The interview went on for about twenty minutes, and I cut away to a couple tunes to break things up.  The two were quite affable—but I had the hardest time understanding much of anything they were saying—it was reminded me of the old SNL skit where Mike Myers would play the part of the Rolling Stones’ Ronnie Wood.  Just lots of garbled gibberish and chortled phraseology. But I just kept nodding my head and trying to piece together questions that I thought flowed—even though I was often clueless as to what their answers had been.

At several points I’d gaze up at the label executive who was standing behind them, and he would just shrug his shoulders, roll his eyes, and purse his lips in a kind of half-smile as if to say, “Welcome to my world, Mark—I’ve been with them all day, and I can’t figure out most of what they’re saying either.”   We finished with some fun photos, and I met the guys again later after the concert and they were quite nice.  They must’ve felt it went swimmingly.  I hadn’t taped the interview—my guess is that it must’ve sounded hilarious.

Another interview gone terribly awry happened when I was working for a record company and taking then-young songwriter Gary Chapman around to many press and radio appearances in the Chicago area.  We had done about a dozen features in two days, and our final appointment was with the Christian station in the market during afternoon drive time—a good slot for exposure.  We fought through horrible traffic to get there, and Darryl, the DJ, was a bit miffed that we were behind schedule.  But what became more apparent was that he hadn’t bothered to read any of the advance promo materialsI had sent him, nor had he even listened to Gary’s album.  He literally tore the shrink wrap off of it while we were sitting there waiting for the interview to begin.  Gary looked at me with a great deal of apprehension. Darryl looked at us and said, “OK, gentleman, let’s just wing it here.”

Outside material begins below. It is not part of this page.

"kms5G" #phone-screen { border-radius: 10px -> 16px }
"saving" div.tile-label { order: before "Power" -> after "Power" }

After back-selling the previous cut, he then opened Gary’s mic and said, “I have with me here in the studio this afternoon Gary Chapman, who is a new artist on Benson Records, and has had some success writing some big hits for Amy Grant.”  And then, to cover for his lack of preparation, he naively uttered one of the worst questions any serious media journalist can muster: “So, tell us….who is Gary Chapman?”

Once again, Gary looked out of the corner of his eye at me.  I don’t know if he was just weary from all the interviews from the previous few days, or if he just genuinely despised the jock’s cavalier attitude, but he stared a hole into the guy’s forehead.  Then, heaving a deep sigh, he leaned into the mic and said, “Darryl, that is the stupidest question I have ever heard.”

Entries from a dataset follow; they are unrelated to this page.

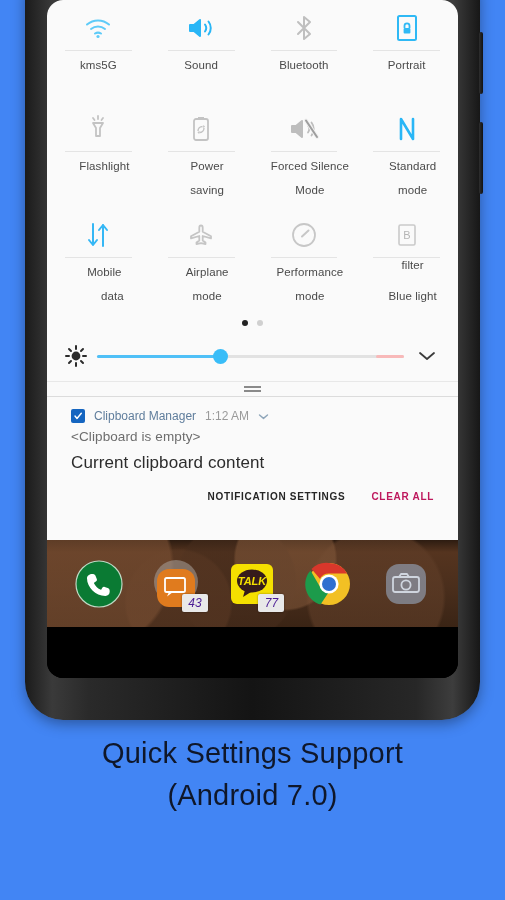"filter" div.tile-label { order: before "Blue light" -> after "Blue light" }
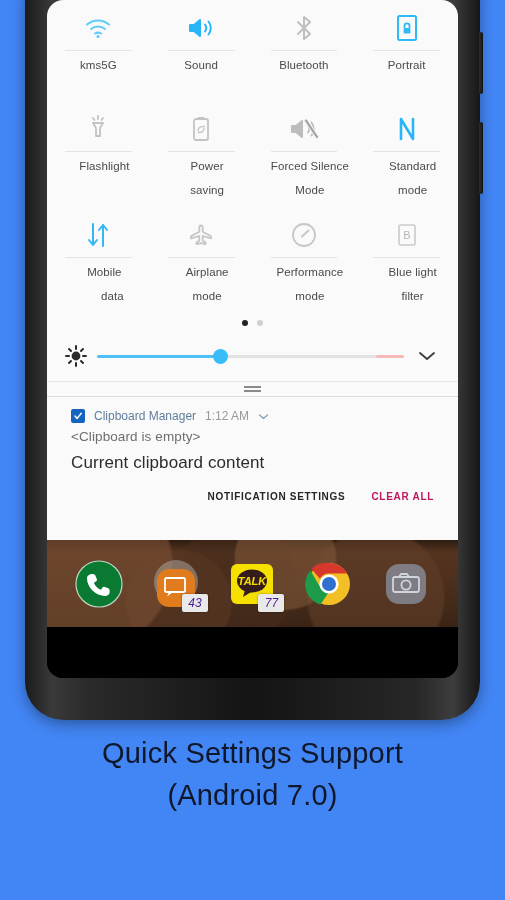"Clipboard Manager" #notif-header { gap: 9px -> 1px }
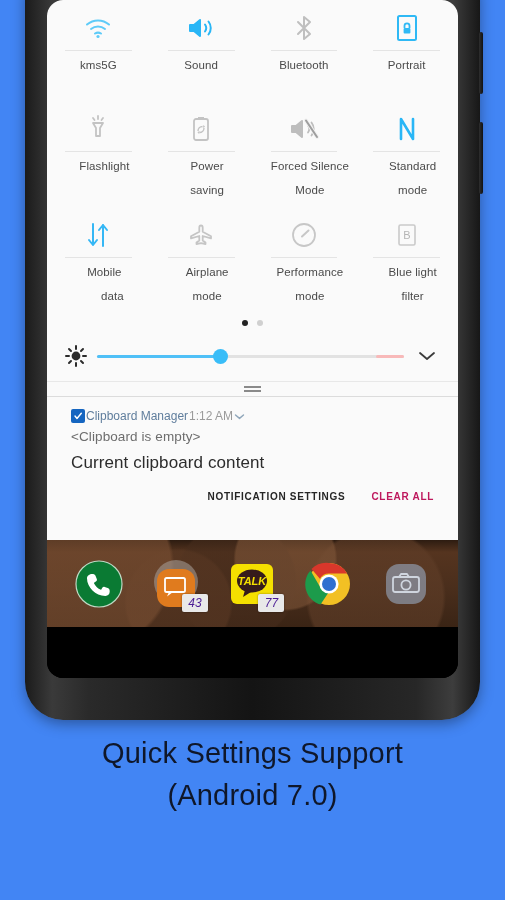"<Clipboard is empty>" div { order: before "Current clipboard content" -> after "Current clipboard content" }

Needless to say, the interview was over.  Darryl gathered himself and replied, “Thanks so much for stopping by, Gary,” emphatically swatting Gary’s mic switch to the “off” position, and immediately went into a bank of commercials.  He glared at me and said, “You know where the door is.”  I think it may still be on file as the shortest interview in history. 

As we were leaving, Gary sealed the deal by saying, “You sir, are a jackass,” as we walked out of the studio.  I don’t think I was granted any further interviews for artists I was involved with at that outlet for the next couple of years.  But Gary and I laughed about it all the way back into the Loop in Chi-town. I figured if he didn’t care about such an awkward career move, why should I?